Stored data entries
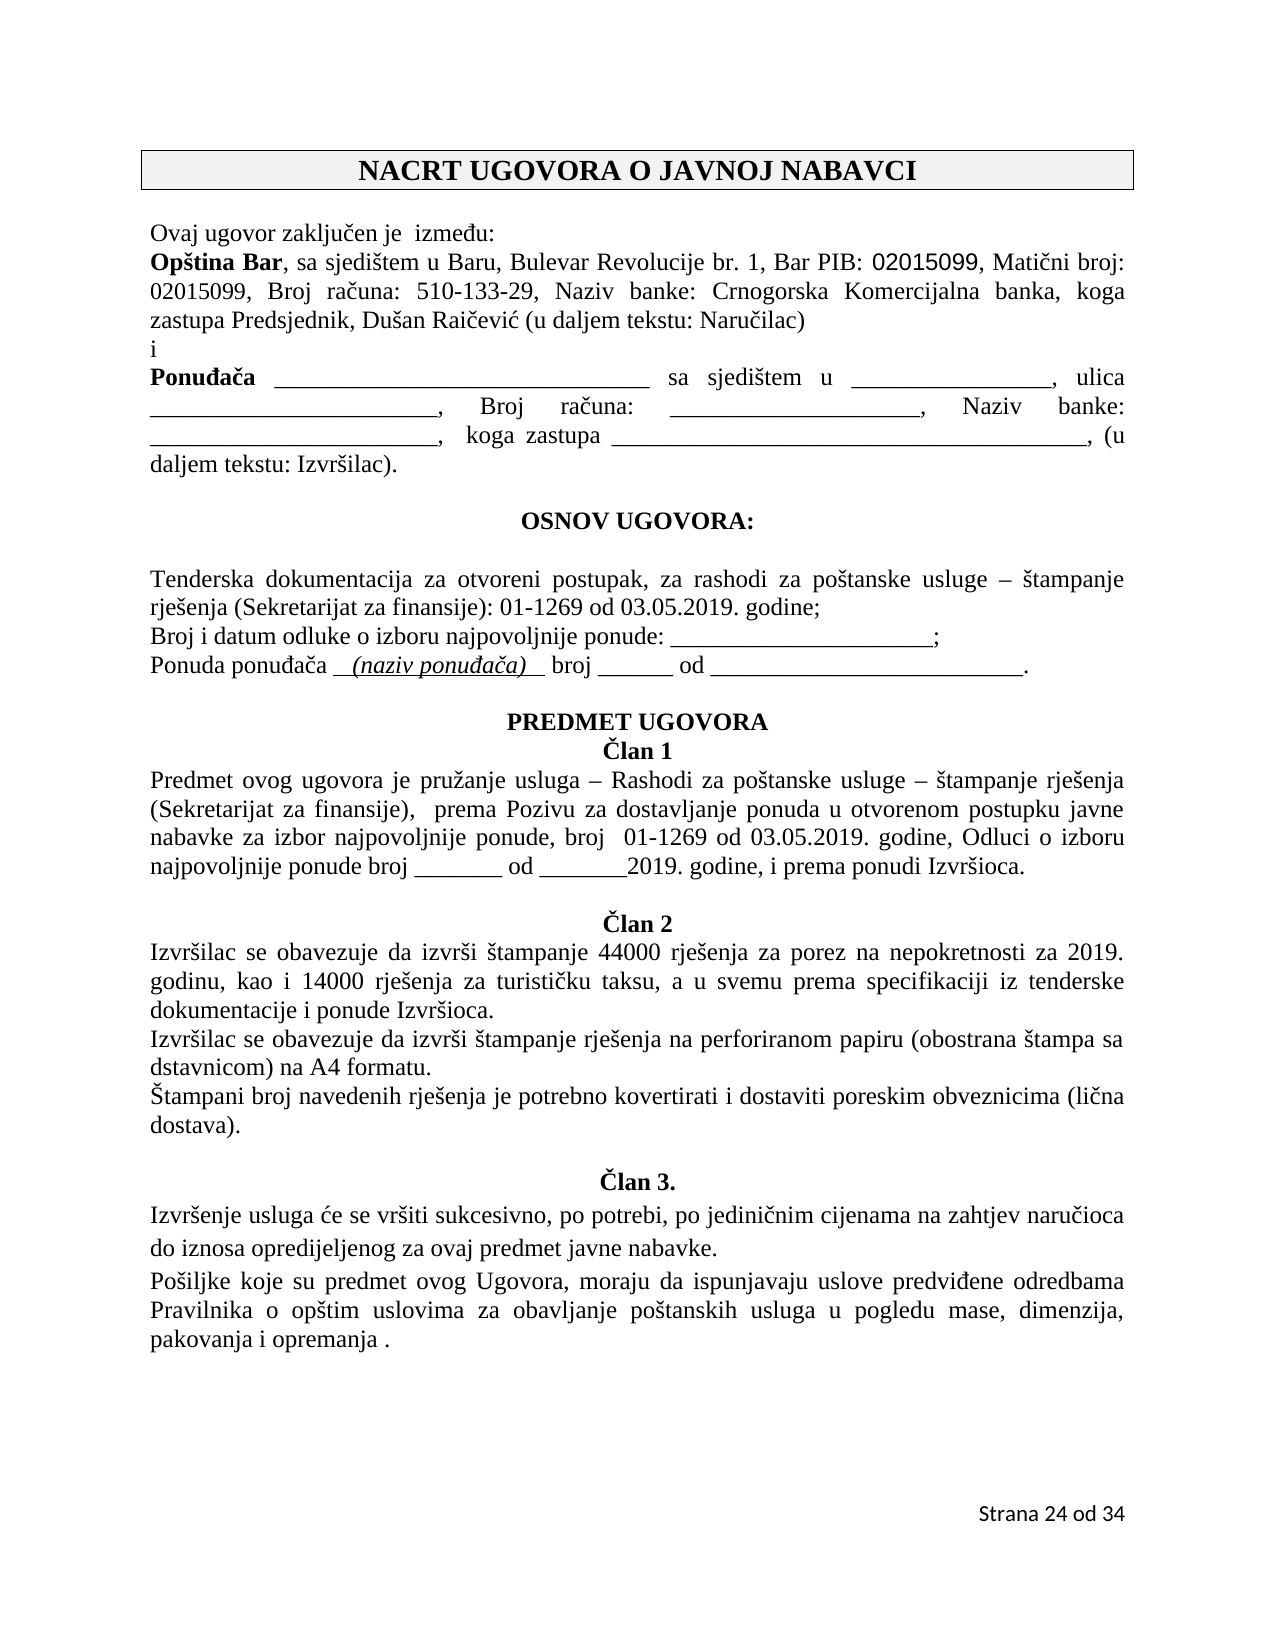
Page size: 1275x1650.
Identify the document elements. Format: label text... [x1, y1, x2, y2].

text Opština Bar, sa sjedištem u Baru, Bulevar Revolucije br. 1, Bar PIB: 02015099, Matični broj: 02015099, Broj računa: 510-133-29, Naziv banke: Crnogorska Komercijalna banka, koga zastupa Predsjednik, Dušan Raičević (u daljem tekstu: Naručilac) [150, 247, 1125, 334]
text Ponuđača ______________________________ sa sjedištem u ________________, ulica _______________________, Broj računa: ____________________, Naziv banke: _______________________, koga zastupa ______________________________________, (u daljem tekstu: Izvršilac). [150, 362, 1125, 477]
text Izvršilac se obavezuje da izvrši štampanje rješenja na perforiranom papiru (obostrana štampa sa dstavnicom) na A4 formatu. [150, 1024, 1125, 1081]
text OSNOV UGOVORA: [150, 506, 1125, 535]
text Član 3. [150, 1167, 1125, 1196]
text Predmet ovog ugovora je pružanje usluga – Rashodi za poštanske usluge – štampanje rješenja (Sekretarijat za finansije), prema Pozivu za dostavljanje ponuda u otvorenom postupku javne nabavke za izbor najpovoljnije ponude, broj 01-1269 od 03.05.2019. godine, Odluci o izboru najpovoljnije ponude broj _______ od _______2019. godine, i prema ponudi Izvršioca. [150, 765, 1125, 880]
text Izvršilac se obavezuje da izvrši štampanje 44000 rješenja za porez na nepokretnosti za 2019. godinu, kao i 14000 rješenja za turističku taksu, a u svemu prema specifikaciji iz tenderske dokumentacije i ponude Izvršioca. [150, 937, 1125, 1024]
text Ovaj ugovor zaključen je između: [150, 218, 1125, 247]
text Član 1 [150, 736, 1125, 765]
text Pošiljke koje su predmet ovog Ugovora, moraju da ispunjavaju uslove predviđene odredbama Pravilnika o opštim uslovima za obavljanje poštanskih usluga u pogledu mase, dimenzija, pakovanja i opremanja . [150, 1266, 1125, 1353]
text Član 2 [150, 909, 1125, 937]
text Broj i datum odluke o izboru najpovoljnije ponude: _____________________; [150, 621, 1125, 650]
text Štampani broj navedenih rješenja je potrebno kovertirati i dostaviti poreskim obveznicima (lična dostava). [150, 1081, 1125, 1139]
text PREDMET UGOVORA [150, 707, 1125, 736]
text Ponuda ponuđača (naziv ponuđača) broj ______ od _________________________. [150, 650, 1125, 679]
text i [150, 334, 1125, 362]
subtitle NACRT UGOVORA O JAVNOJ NABAVCI [142, 151, 1133, 189]
text Izvršenje usluga će se vršiti sukcesivno, po potrebi, po jediničnim cijenama na zahtjev naručioca do iznosa opredijeljenog za ovaj predmet javne nabavke. [150, 1200, 1125, 1262]
text Tenderska dokumentacija za otvoreni postupak, za rashodi za poštanske usluge – štampanje rješenja (Sekretarijat za finansije): 01-1269 od 03.05.2019. godine; [150, 564, 1125, 621]
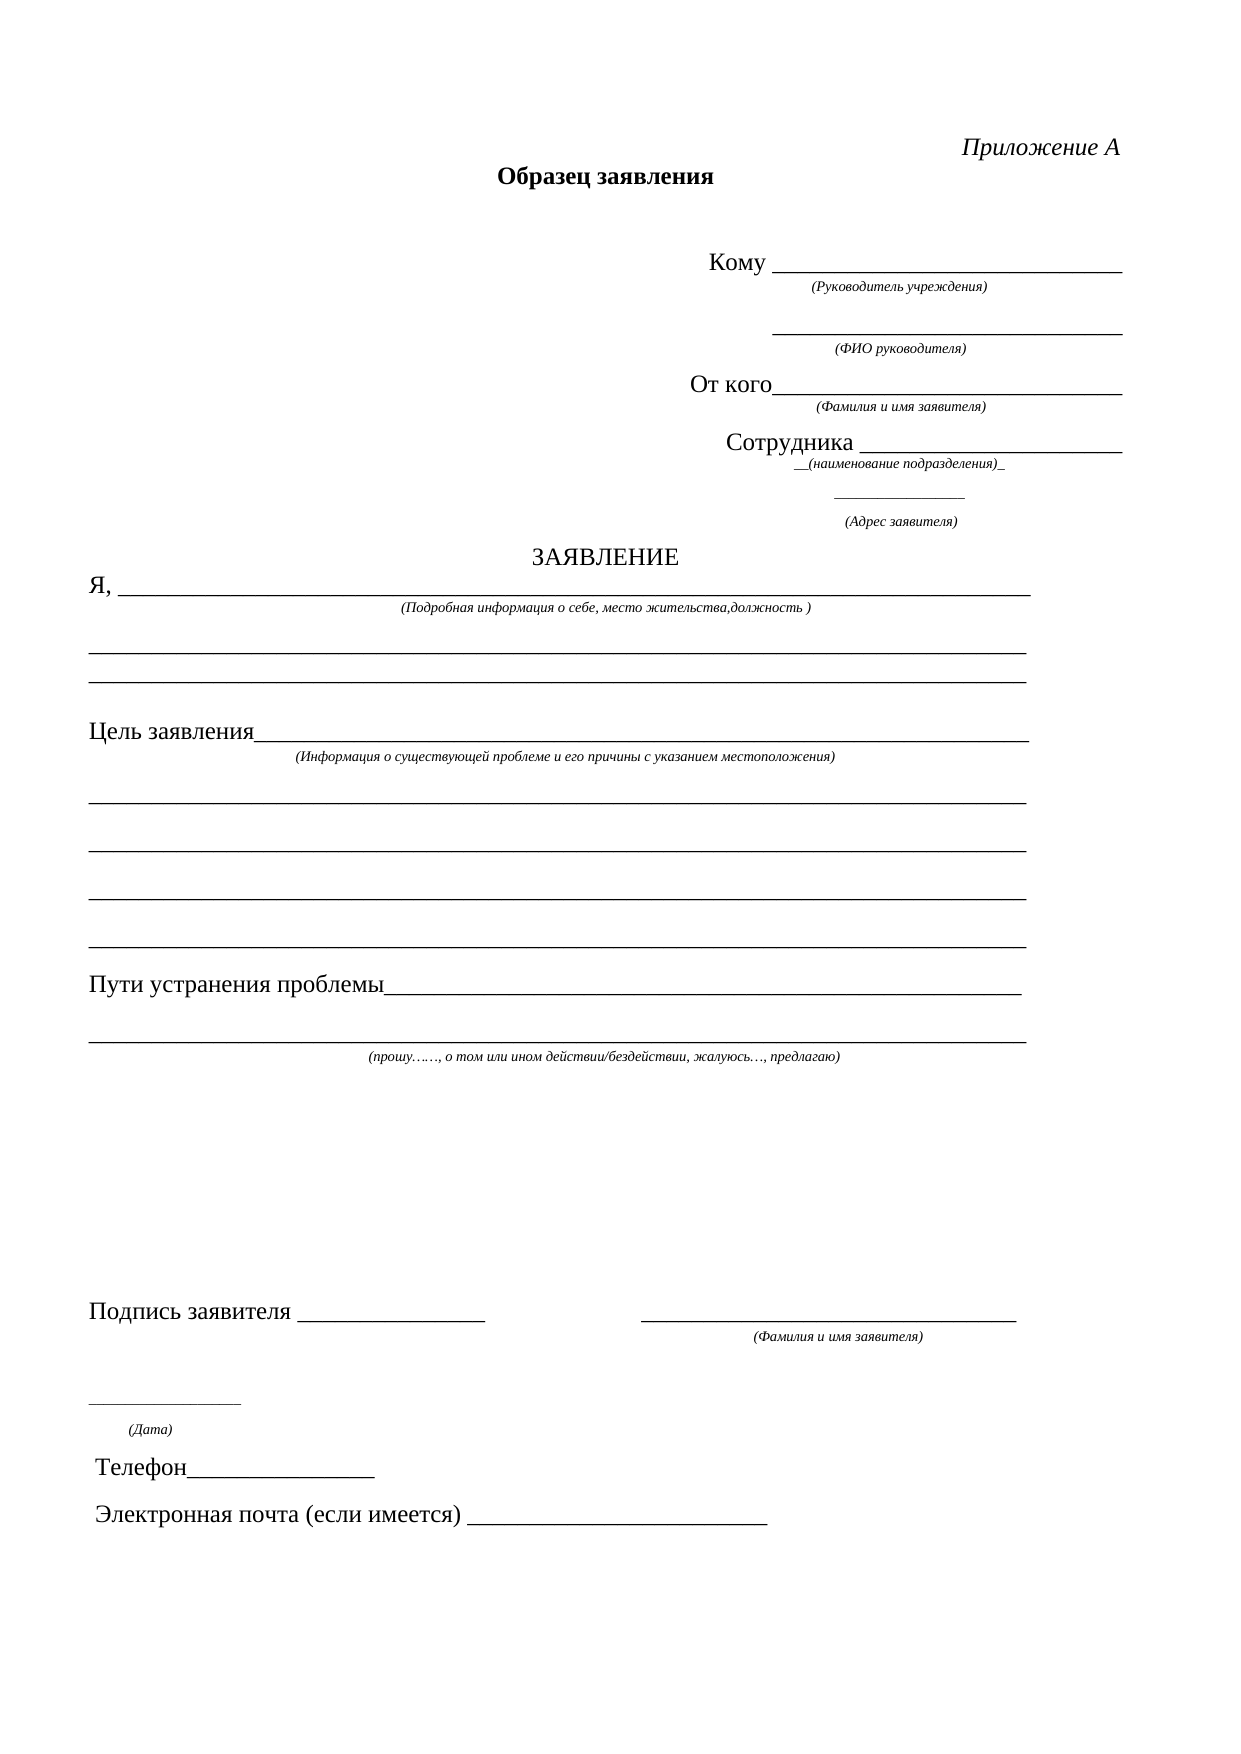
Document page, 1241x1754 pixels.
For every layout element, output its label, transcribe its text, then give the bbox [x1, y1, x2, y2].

text _____________________ [89, 1389, 1122, 1418]
text (Фамилия и имя заявителя) [605, 398, 1122, 427]
text Приложение А [89, 132, 1122, 161]
text (Дата) [89, 1421, 1122, 1449]
text (Подробная информация о себе, место жительства,должность ) [89, 599, 1122, 628]
text Телефон_______________ [89, 1452, 1122, 1480]
text ___________________________________________________________________________ [89, 922, 1122, 950]
text Цель заявления______________________________________________________________ [89, 716, 1122, 745]
text Кому ____________________________ [89, 247, 1122, 276]
text __________________ [605, 484, 1122, 513]
text Подпись заявителя _______________ ______________________________ [89, 1296, 1122, 1325]
text ___________________________________________________________________________ [89, 826, 1122, 855]
text ___________________________________________________________________________ [89, 1017, 1122, 1046]
text От кого____________________________ [89, 369, 1122, 398]
text (Фамилия и имя заявителя) [457, 1327, 1122, 1356]
text (Информация о существующей проблеме и его причины с указанием местоположения) [89, 747, 1122, 776]
text ___________________________________________________________________________ [89, 657, 1122, 685]
text ЗАЯВЛЕНИЕ [89, 542, 1122, 570]
text (прошу……, о том или ином действии/бездействии, жалуюсь…, предлагаю) [89, 1048, 1122, 1077]
text ___________________________________________________________________________ [89, 874, 1122, 903]
text ___________________________________________________________________________ [89, 628, 1122, 657]
text ____________________________ [89, 309, 1122, 338]
text Я, _________________________________________________________________________ [89, 570, 1122, 599]
text ___________________________________________________________________________ [89, 778, 1122, 807]
text (Адрес заявителя) [605, 513, 1122, 542]
text (ФИО руководителя) [605, 340, 1122, 369]
text Образец заявления [89, 161, 1122, 190]
text Пути устранения проблемы___________________________________________________ [89, 969, 1122, 998]
text Электронная почта (если имеется) ________________________ [89, 1499, 1122, 1528]
text Сотрудника _____________________ [89, 427, 1122, 455]
text __(наименование подразделения)_ [605, 455, 1122, 484]
text (Руководитель учреждения) [605, 278, 1122, 307]
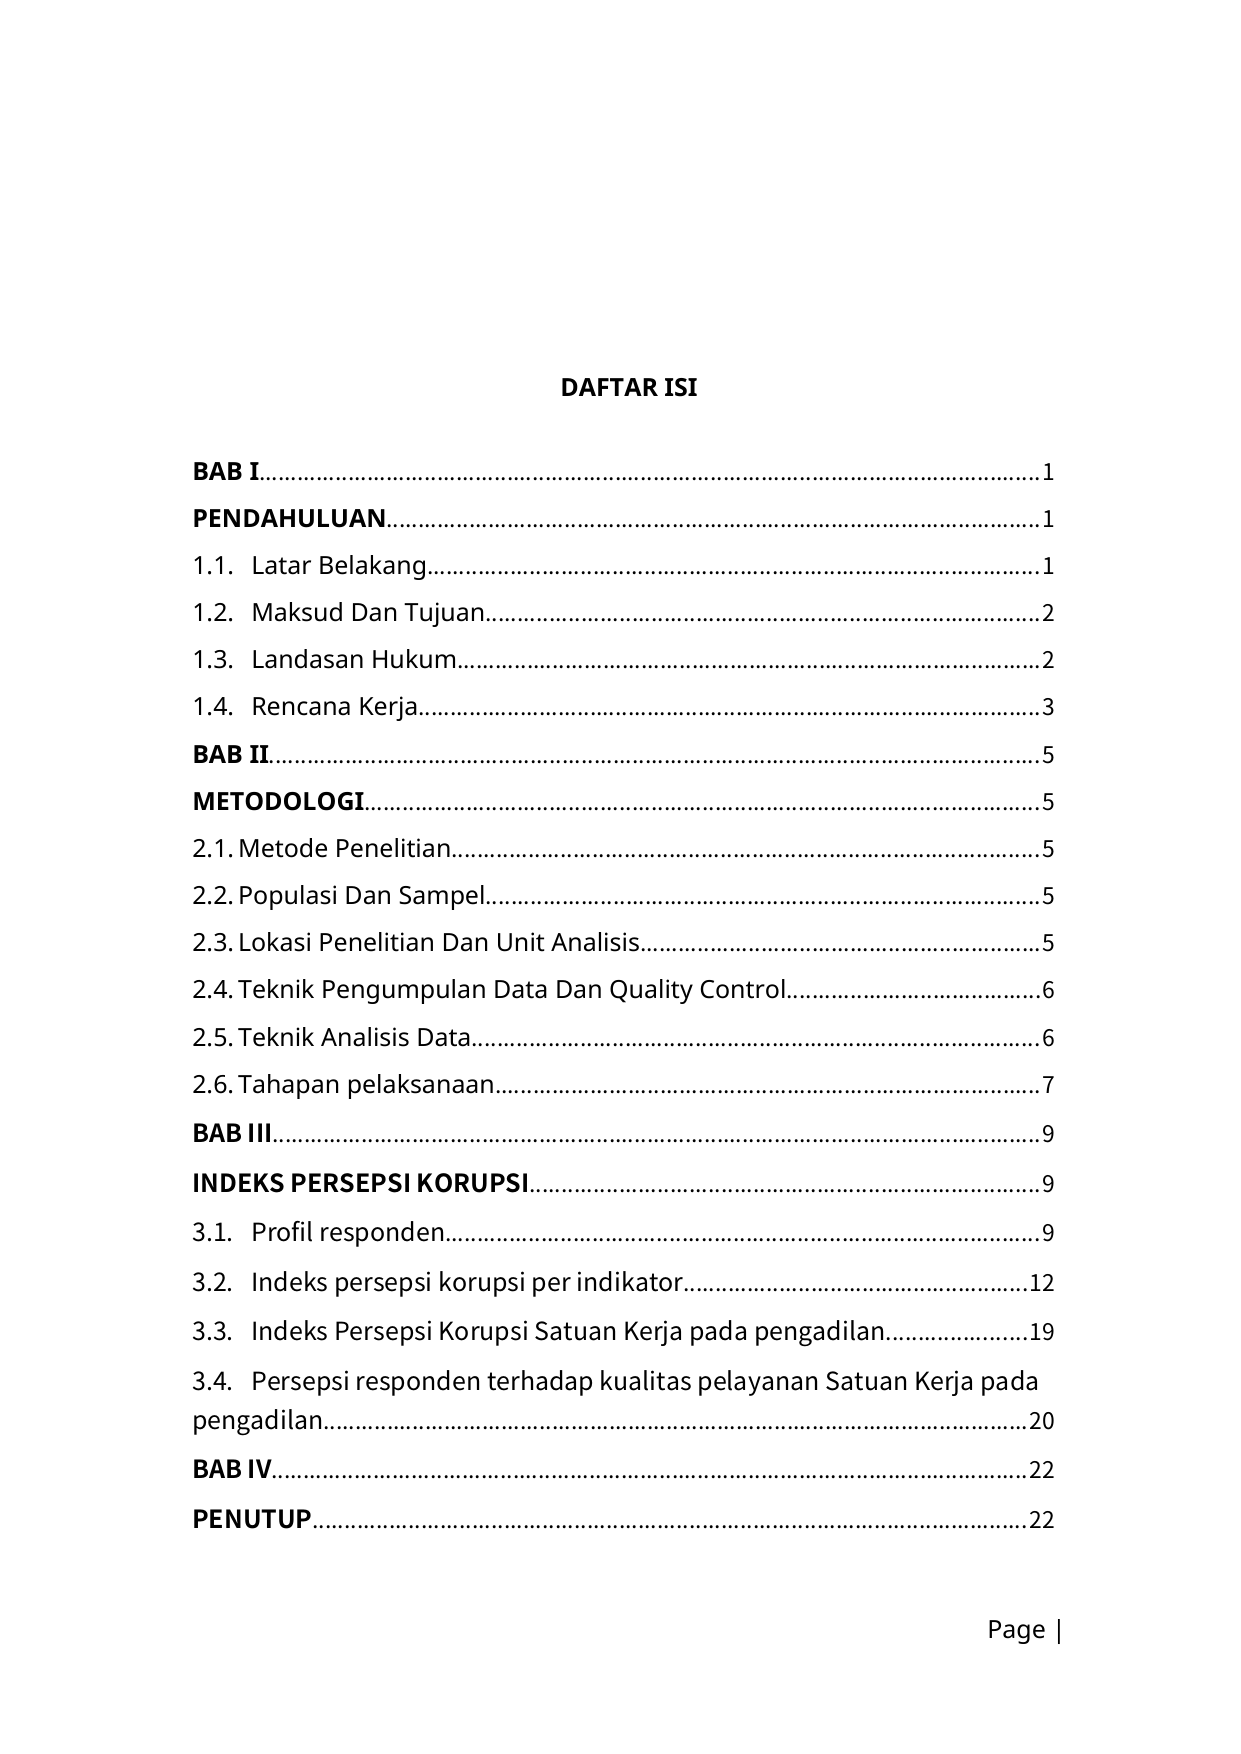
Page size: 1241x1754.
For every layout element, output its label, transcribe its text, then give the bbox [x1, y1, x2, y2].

text 3.1. Profil responden 9 [192, 1213, 1054, 1249]
text 2.5. Teknik Analisis Data 6 [192, 1019, 1054, 1053]
text PENDAHULUAN 1 [192, 500, 1054, 534]
text 1.3. Landasan Hukum 2 [192, 642, 1054, 676]
text 1.1. Latar Belakang 1 [192, 547, 1054, 582]
text 2.2. Populasi Dan Sampel 5 [192, 878, 1054, 912]
text METODOLOGI 5 [192, 783, 1054, 817]
text BAB II 5 [192, 736, 1054, 770]
text BAB IV 22 [192, 1450, 1054, 1486]
text 2.1. Metode Penelitian 5 [192, 831, 1054, 865]
text 2.6. Tahapan pelaksanaan 7 [192, 1067, 1054, 1101]
text 2.3. Lokasi Penelitian Dan Unit Analisis 5 [192, 925, 1054, 959]
text 3.4. Persepsi responden terhadap kualitas pelayanan Satuan Kerja pada pengadilan 20 [192, 1361, 1054, 1436]
text 2.4. Teknik Pengumpulan Data Dan Quality Control 6 [192, 972, 1054, 1006]
text PENUTUP 22 [192, 1499, 1054, 1535]
text 1.4. Rencana Kerja 3 [192, 689, 1054, 723]
text 1.2. Maksud Dan Tujuan 2 [192, 595, 1054, 629]
subtitle DAFTAR ISI [192, 369, 1066, 403]
text 3.3. Indeks Persepsi Korupsi Satuan Kerja pada pengadilan 19 [192, 1312, 1054, 1348]
text 3.2. Indeks persepsi korupsi per indikator 12 [192, 1262, 1054, 1298]
text BAB I 1 [192, 453, 1054, 487]
text INDEKS PERSEPSI KORUPSI 9 [192, 1163, 1054, 1199]
text BAB III 9 [192, 1114, 1054, 1150]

§ Instruction
Copy out, from the records above, every line that holds the string "Satuan".

§ Answer box
text 3.4. Persepsi responden terhadap kualitas pelayanan Satuan Kerja pada pengadilan 20 [192, 1361, 1054, 1436]
text 3.3. Indeks Persepsi Korupsi Satuan Kerja pada pengadilan 19 [192, 1312, 1054, 1348]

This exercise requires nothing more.